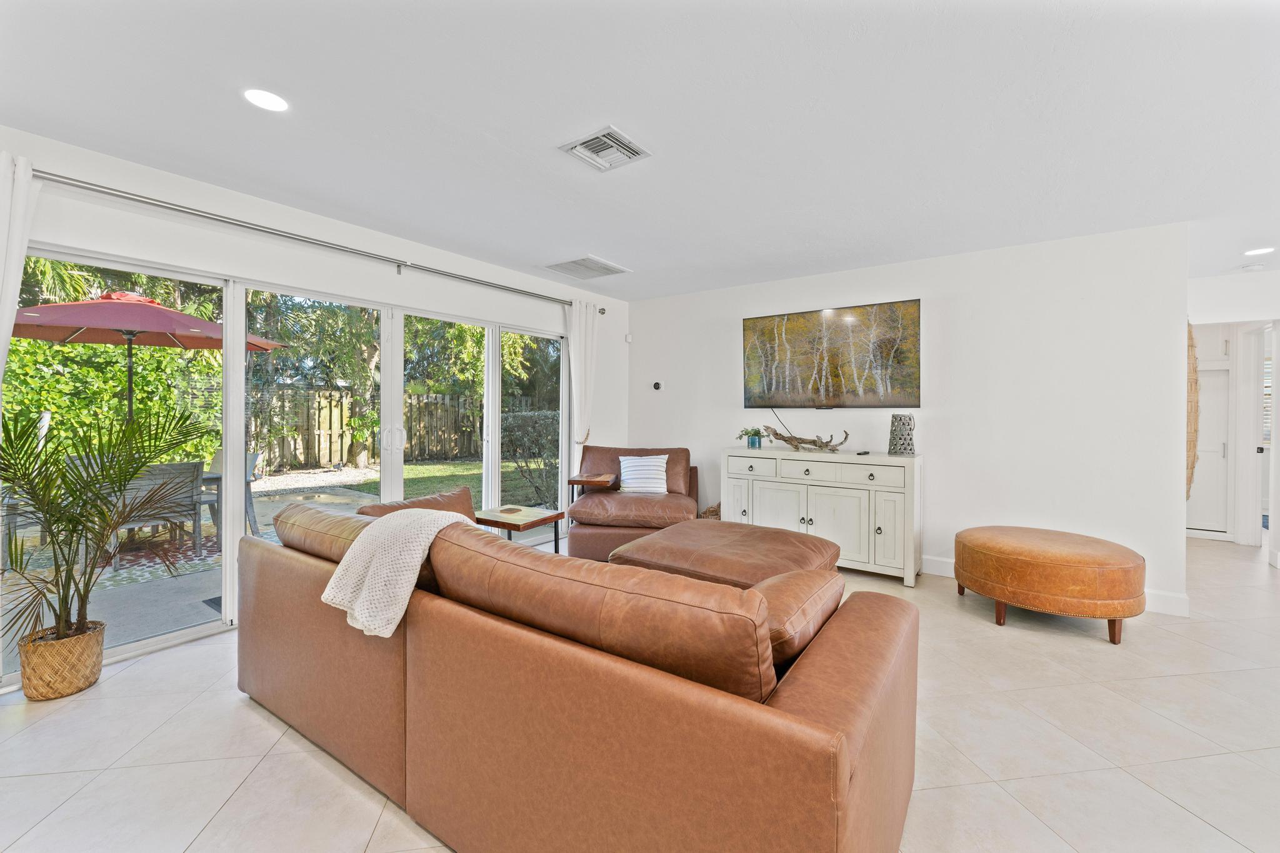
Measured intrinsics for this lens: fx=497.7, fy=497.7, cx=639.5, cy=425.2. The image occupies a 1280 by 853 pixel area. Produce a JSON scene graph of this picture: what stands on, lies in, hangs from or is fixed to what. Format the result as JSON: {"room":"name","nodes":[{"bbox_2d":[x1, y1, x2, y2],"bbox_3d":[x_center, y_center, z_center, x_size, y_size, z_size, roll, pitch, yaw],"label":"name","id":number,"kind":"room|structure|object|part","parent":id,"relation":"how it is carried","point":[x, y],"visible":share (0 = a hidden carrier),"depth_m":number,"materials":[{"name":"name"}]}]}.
{"room":"living room","nodes":[
{"label":"living room","id":0,"kind":"room"},
{"bbox_2d":[0,122,628,685],"bbox_3d":[-2.023,-0.078,3.498,0.174,2.563,6.175,1,1,35],"label":"left wall","id":1,"kind":"structure","parent":0,"point":[304,217],"depth_m":3.10,"materials":[{"name":"white paint"}]},
{"bbox_2d":[1,243,568,689],"bbox_3d":[-1.895,0.135,3.783,0.129,2.008,3.641,1,1,35],"label":"sliding glass door","id":2,"kind":"structure","parent":1,"relation":"in","point":[234,523],"depth_m":3.17,"materials":[{"name":"glass"}]},
{"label":"door handles","id":3,"kind":"part","parent":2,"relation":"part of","materials":[{"name":"metal"}]},
{"bbox_2d":[31,167,600,311],"bbox_3d":[-1.740,-1.161,3.634,0.155,0.087,4.030,1,1,35],"label":"curtain rod","id":4,"kind":"object","parent":1,"relation":"attached to","point":[332,247],"visible":0.92,"depth_m":2.91,"materials":[{"name":"silver metal"}]},
{"bbox_2d":[0,151,38,375],"bbox_3d":[-2.832,-0.044,2.037,0.140,2.254,0.497,1,1,35],"label":"curtain","id":5,"kind":"object","parent":4,"relation":"hanging from","point":[9,185],"visible":0.88,"depth_m":2.17,"materials":[{"name":"white fabric"}]},
{"bbox_2d":[565,298,599,483],"bbox_3d":[-0.581,-0.069,5.008,0.113,2.378,0.458,1,1,35],"label":"curtain","id":6,"kind":"object","parent":4,"relation":"hanging from","point":[572,357],"visible":0.75,"depth_m":4.98,"materials":[{"name":"white fabric"}]},
{"bbox_2d":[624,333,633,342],"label":"motion sensor","id":7,"kind":"object","parent":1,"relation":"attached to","point":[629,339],"visible":0.98,"depth_m":5.61,"materials":[{"name":"white"}]},
{"bbox_2d":[0,0,1279,301],"bbox_3d":[1.680,-1.375,2.200,7.339,0.115,9.182,1,1,35],"label":"ceiling","id":8,"kind":"structure","parent":0,"point":[624,249],"depth_m":2.14,"materials":[{"name":"white paint"}]},
{"bbox_2d":[243,88,288,111],"bbox_3d":[-1.545,-1.340,2.055,0.171,0.006,0.169,1,1,35],"label":"recessed light","id":9,"kind":"object","parent":8,"relation":"in","point":[261,98],"visible":0.99,"depth_m":2.05,"materials":[{"name":"white"}]},
{"bbox_2d":[542,254,630,279],"bbox_3d":[-0.470,-1.381,4.378,0.528,0.018,0.546,1,1,35],"label":"ceiling vent","id":10,"kind":"object","parent":8,"relation":"attached to","point":[584,259],"visible":1,"depth_m":4.34,"materials":[{"name":"white metal"}]},
{"bbox_2d":[557,125,651,170],"bbox_3d":[-0.171,-1.338,2.421,0.325,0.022,0.316,1,1,35],"label":"ceiling vent","id":11,"kind":"object","parent":8,"relation":"attached to","point":[599,135],"visible":0.99,"depth_m":2.41,"materials":[{"name":"white metal"}]},
{"bbox_2d":[1239,261,1265,271],"bbox_3d":[5.195,-1.337,4.222,0.135,0.039,0.131,1,1,35],"label":"smoke detector","id":12,"kind":"object","parent":8,"relation":"attached to","point":[1253,267],"visible":0.99,"depth_m":4.19,"materials":[{"name":"white"}]},
{"bbox_2d":[1243,246,1275,255],"bbox_3d":[4.806,-1.349,3.856,0.177,0.007,0.175,1,1,35],"label":"recessed light","id":13,"kind":"object","parent":8,"relation":"in","point":[1255,252],"visible":0.99,"depth_m":3.85,"materials":[{"name":"white"}]},
{"bbox_2d":[0,532,1279,852],"bbox_3d":[1.715,1.294,2.320,7.516,0.101,9.465,1,1,35],"label":"floor","id":14,"kind":"structure","parent":0,"point":[1090,652],"depth_m":1.94,"materials":[{"name":"tile"}]},
{"bbox_2d":[17,620,106,700],"bbox_3d":[-2.692,1.102,2.329,0.293,0.246,0.286,1,1,35],"label":"wicker basket","id":15,"kind":"object","parent":14,"relation":"on","point":[99,640],"visible":0.79,"depth_m":2.24,"materials":[{"name":"wicker"}]},
{"bbox_2d":[0,400,211,677],"bbox_3d":[-2.602,0.540,2.292,1.018,1.283,1.087,1,1,35],"label":"potted palm","id":16,"kind":"object","parent":15,"relation":"in","point":[71,520],"visible":0.98,"depth_m":2.27,"materials":[{"name":"green plant"}]},
{"bbox_2d":[471,504,565,551],"bbox_3d":[-0.919,0.915,3.636,0.612,0.550,0.484,1,1,35],"label":"side table","id":17,"kind":"object","parent":14,"relation":"on","point":[534,523],"visible":0.61,"depth_m":3.56,"materials":[{"name":"brown wood"}]},
{"bbox_2d":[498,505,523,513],"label":"coaster","id":18,"kind":"object","parent":17,"relation":"on","point":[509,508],"visible":0.98,"depth_m":3.61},
{"bbox_2d":[237,485,921,852],"bbox_3d":[-0.392,0.794,2.135,2.790,0.861,1.384,1,1,35],"label":"sectional sofa","id":19,"kind":"object","parent":14,"relation":"on","point":[276,640],"visible":0.98,"depth_m":1.29,"materials":[{"name":"brown leather"}]},
{"bbox_2d":[321,505,479,639],"bbox_3d":[-0.824,0.508,1.849,0.435,0.355,0.482,1,1,35],"label":"throw blanket","id":20,"kind":"object","parent":19,"relation":"on","point":[429,540],"visible":0.87,"depth_m":1.69,"materials":[{"name":"beige fabric"}]},
{"bbox_2d":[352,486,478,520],"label":"leather pillow","id":21,"kind":"object","parent":19,"relation":"on","point":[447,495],"visible":0.27,"depth_m":2.89,"materials":[{"name":"brown leather"}]},
{"bbox_2d":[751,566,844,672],"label":"leather pillow","id":22,"kind":"object","parent":19,"relation":"on","point":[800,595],"visible":0.48,"depth_m":1.44,"materials":[{"name":"brown leather"}]},
{"bbox_2d":[566,472,619,505],"bbox_3d":[-0.435,0.822,4.733,0.441,0.652,0.439,0,1,11],"label":"side table","id":23,"kind":"object","parent":14,"relation":"on","point":[574,481],"visible":0.58,"depth_m":4.59,"materials":[{"name":"brown wood"}]},
{"bbox_2d":[565,445,700,560],"bbox_3d":[-0.038,0.700,4.557,1.131,0.953,1.174,0,1,7],"label":"leather armchair","id":24,"kind":"object","parent":14,"relation":"on","point":[675,508],"visible":0.78,"depth_m":4.21,"materials":[{"name":"brown leather"}]},
{"bbox_2d":[618,454,669,493],"bbox_3d":[0.041,0.456,4.573,0.467,0.336,0.212,0,1,4],"label":"throw pillow","id":25,"kind":"object","parent":24,"relation":"on","point":[655,464],"visible":0.97,"depth_m":4.51,"materials":[{"name":"white fabric"}]},
{"bbox_2d":[697,502,721,519],"bbox_3d":[0.761,0.967,5.021,0.382,0.373,0.360,1,1,35],"label":"basket","id":26,"kind":"object","parent":14,"relation":"on","point":[715,510],"visible":0.19,"depth_m":4.93,"materials":[{"name":"brown wicker"}]},
{"bbox_2d":[611,519,842,588],"bbox_3d":[0.561,0.951,3.103,1.195,0.518,1.129,1,1,35],"label":"leather ottoman","id":27,"kind":"object","parent":14,"relation":"on","point":[782,548],"visible":0.55,"depth_m":2.87,"materials":[{"name":"brown leather"}]},
{"bbox_2d":[723,446,922,585],"bbox_3d":[1.524,0.722,4.322,1.580,0.965,0.486,1,1,35],"label":"sideboard","id":28,"kind":"object","parent":14,"relation":"on","point":[750,490],"visible":0.9,"depth_m":4.01,"materials":[{"name":"white paint"}]},
{"bbox_2d":[737,425,765,448],"bbox_3d":[1.052,0.110,4.654,0.259,0.202,0.274,0,1,-40],"label":"potted plant","id":29,"kind":"object","parent":28,"relation":"on","point":[755,434],"visible":0.98,"depth_m":4.61,"materials":[{"name":"green plant"}]},
{"bbox_2d":[760,424,849,453],"bbox_3d":[1.411,0.112,4.359,0.830,0.238,0.170,1,1,35],"label":"driftwood","id":30,"kind":"object","parent":28,"relation":"on","point":[787,441],"visible":1,"depth_m":4.34,"materials":[{"name":"brown wood"}]},
{"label":"drawers","id":31,"kind":"part","parent":28,"relation":"part of","materials":[{"name":"white wood"}]},
{"bbox_2d":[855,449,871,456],"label":"remote control","id":32,"kind":"object","parent":28,"relation":"on","point":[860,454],"visible":0.98,"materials":[{"name":"black plastic"}]},
{"bbox_2d":[887,413,915,455],"bbox_3d":[2.059,0.071,3.926,0.197,0.317,0.198,0,1,-18],"label":"lantern","id":33,"kind":"object","parent":28,"relation":"on","point":[892,424],"visible":0.99,"depth_m":3.86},
{"bbox_2d":[953,525,1146,643],"bbox_3d":[2.569,0.977,3.222,0.999,0.505,0.893,1,1,35],"label":"leather ottoman","id":34,"kind":"object","parent":14,"relation":"on","point":[1115,565],"visible":0.99,"depth_m":2.88,"materials":[{"name":"leather"}]},
{"bbox_2d":[626,220,1193,616],"bbox_3d":[1.745,-0.077,4.556,4.555,2.575,0.146,1,1,35],"label":"back wall","id":35,"kind":"structure","parent":0,"point":[730,314],"depth_m":3.75,"materials":[{"name":"white paint"}]},
{"bbox_2d":[651,380,662,390],"bbox_3d":[0.187,-0.442,5.500,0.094,0.097,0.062,1,1,35],"label":"thermostat","id":36,"kind":"object","parent":35,"relation":"attached to","point":[657,384],"visible":0.99,"depth_m":5.48,"materials":[{"name":"black"}]},
{"bbox_2d":[741,298,921,407],"bbox_3d":[1.656,-0.605,4.464,1.536,0.891,0.058,1,1,35],"label":"television","id":37,"kind":"object","parent":35,"relation":"attached to","point":[757,322],"visible":0.99,"depth_m":4.37,"materials":[{"name":"multicoloured glass"}]},
{"bbox_2d":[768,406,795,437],"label":"television cable","id":38,"kind":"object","parent":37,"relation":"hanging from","point":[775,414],"visible":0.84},
{"bbox_2d":[923,555,1193,617],"bbox_3d":[2.463,1.151,4.015,3.316,0.120,0.018,1,1,35],"label":"baseboard","id":39,"kind":"structure","parent":35,"relation":"attached to","point":[940,568],"depth_m":3.34,"materials":[{"name":"white paint"}]},
{"bbox_2d":[1187,269,1279,569],"bbox_3d":[5.755,-0.061,4.477,2.286,2.536,0.674,1,1,35],"label":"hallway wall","id":40,"kind":"structure","parent":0,"point":[1213,292],"depth_m":4.58,"materials":[{"name":"white paint"}]},
{"bbox_2d":[1185,324,1199,500],"bbox_3d":[4.156,-0.080,3.835,0.171,1.420,0.354,1,1,35],"label":"woven wall decor","id":41,"kind":"object","parent":40,"relation":"attached to","point":[1190,386],"visible":0.41,"depth_m":3.73,"materials":[{"name":"brown wicker"}]},
{"bbox_2d":[1186,353,1229,535],"bbox_3d":[5.961,0.244,5.397,0.688,1.890,0.102,1,1,35],"label":"hallway door","id":42,"kind":"structure","parent":40,"relation":"in","point":[1200,523],"depth_m":5.31,"materials":[{"name":"white paint"}]},
{"bbox_2d":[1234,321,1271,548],"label":"door","id":43,"kind":"structure","parent":40,"relation":"in","point":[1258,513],"depth_m":4.85,"materials":[{"name":"white paint"}]},
{"bbox_2d":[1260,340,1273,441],"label":"window blind","id":44,"kind":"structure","parent":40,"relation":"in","point":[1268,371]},
{"label":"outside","id":45,"kind":"structure","parent":0,"visible":0},
{"bbox_2d":[0,457,581,670],"bbox_3d":[-5.737,1.282,7.030,13.202,0.169,17.224,1,1,35],"label":"patio ground","id":46,"kind":"structure","parent":45,"point":[432,469],"depth_m":4.21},
{"bbox_2d":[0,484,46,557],"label":"patio chair","id":47,"kind":"object","parent":46,"relation":"on","point":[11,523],"visible":0.48,"depth_m":4.46,"materials":[{"name":"grey"}]},
{"bbox_2d":[32,528,222,585],"bbox_3d":[-4.928,1.172,4.682,2.042,0.014,2.255,1,1,35],"label":"outdoor rug","id":48,"kind":"object","parent":46,"relation":"on","point":[209,553],"visible":0.41,"depth_m":4.58,"materials":[{"name":"carpet"}]},
{"bbox_2d":[8,292,284,425],"bbox_3d":[-5.297,-0.128,5.162,2.393,2.457,2.380,1,1,35],"label":"patio umbrella","id":49,"kind":"object","parent":46,"relation":"on","point":[29,312],"visible":0.76,"depth_m":4.87,"materials":[{"name":"red fabric"}]},
{"bbox_2d":[105,459,205,567],"bbox_3d":[-4.344,0.760,4.457,0.575,0.877,0.586,-1,1,-44],"label":"patio chair","id":50,"kind":"object","parent":46,"relation":"on","point":[171,466],"visible":0.67,"depth_m":4.36,"materials":[{"name":"grey wood"}]},
{"bbox_2d":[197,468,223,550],"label":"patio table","id":51,"kind":"object","parent":46,"relation":"on","point":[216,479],"visible":0.25,"depth_m":4.90,"materials":[{"name":"grey wood"}]},
{"bbox_2d":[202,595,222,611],"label":"doormat","id":52,"kind":"object","parent":46,"relation":"on","point":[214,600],"visible":0.23,"depth_m":3.41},
{"bbox_2d":[203,450,263,539],"bbox_3d":[-4.491,0.729,5.253,0.562,0.872,0.608,1,1,35],"label":"patio chair","id":53,"kind":"object","parent":46,"relation":"on","point":[254,459],"visible":0.32,"depth_m":5.34,"materials":[{"name":"grey wood"}]},
{"bbox_2d":[243,385,554,471],"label":"wooden fence","id":54,"kind":"object","parent":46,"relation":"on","point":[412,396],"visible":0.5,"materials":[{"name":"brown wood"}]},
{"bbox_2d":[502,408,561,504],"bbox_3d":[-1.387,0.459,8.184,1.465,1.441,1.976,1,1,35],"label":"shrub","id":55,"kind":"object","parent":46,"relation":"on","point":[547,421],"visible":0.62,"depth_m":7.73,"materials":[{"name":"green plant"}]},
{"bbox_2d":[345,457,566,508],"label":"lawn","id":56,"kind":"structure","parent":45,"point":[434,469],"depth_m":10.07,"materials":[{"name":"green plant"}]},
{"label":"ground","id":57,"kind":"structure","parent":45,"visible":0},
{"bbox_2d":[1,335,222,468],"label":"hedge","id":58,"kind":"object","parent":57,"relation":"on","point":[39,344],"visible":0.55,"depth_m":7.17,"materials":[{"name":"green plant"}]},
{"bbox_2d":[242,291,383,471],"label":"tree","id":59,"kind":"object","parent":57,"relation":"on","point":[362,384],"visible":0.58,"materials":[{"name":"green plant"}]}
]}

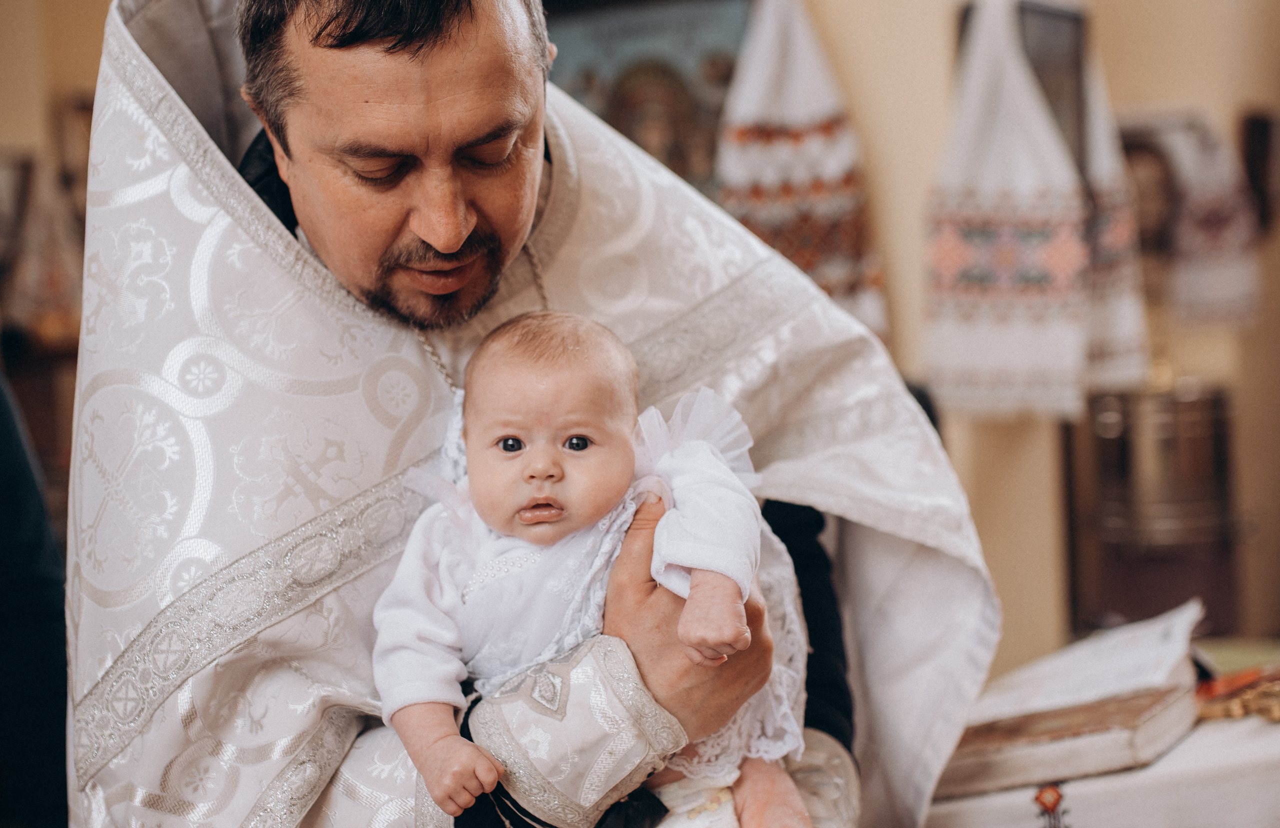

## Try it
The lines to report are those in the material above that contain the word "throw"; copy every one of them.

## Result
{"bbox_2d":[321,505,479,639],"bbox_3d":[-0.824,0.508,1.849,0.435,0.355,0.482,1,1,35],"label":"throw blanket","id":20,"kind":"object","parent":19,"relation":"on","point":[429,540],"visible":0.87,"depth_m":1.69,"materials":[{"name":"beige fabric"}]},
{"bbox_2d":[618,454,669,493],"bbox_3d":[0.041,0.456,4.573,0.467,0.336,0.212,0,1,4],"label":"throw pillow","id":25,"kind":"object","parent":24,"relation":"on","point":[655,464],"visible":0.97,"depth_m":4.51,"materials":[{"name":"white fabric"}]},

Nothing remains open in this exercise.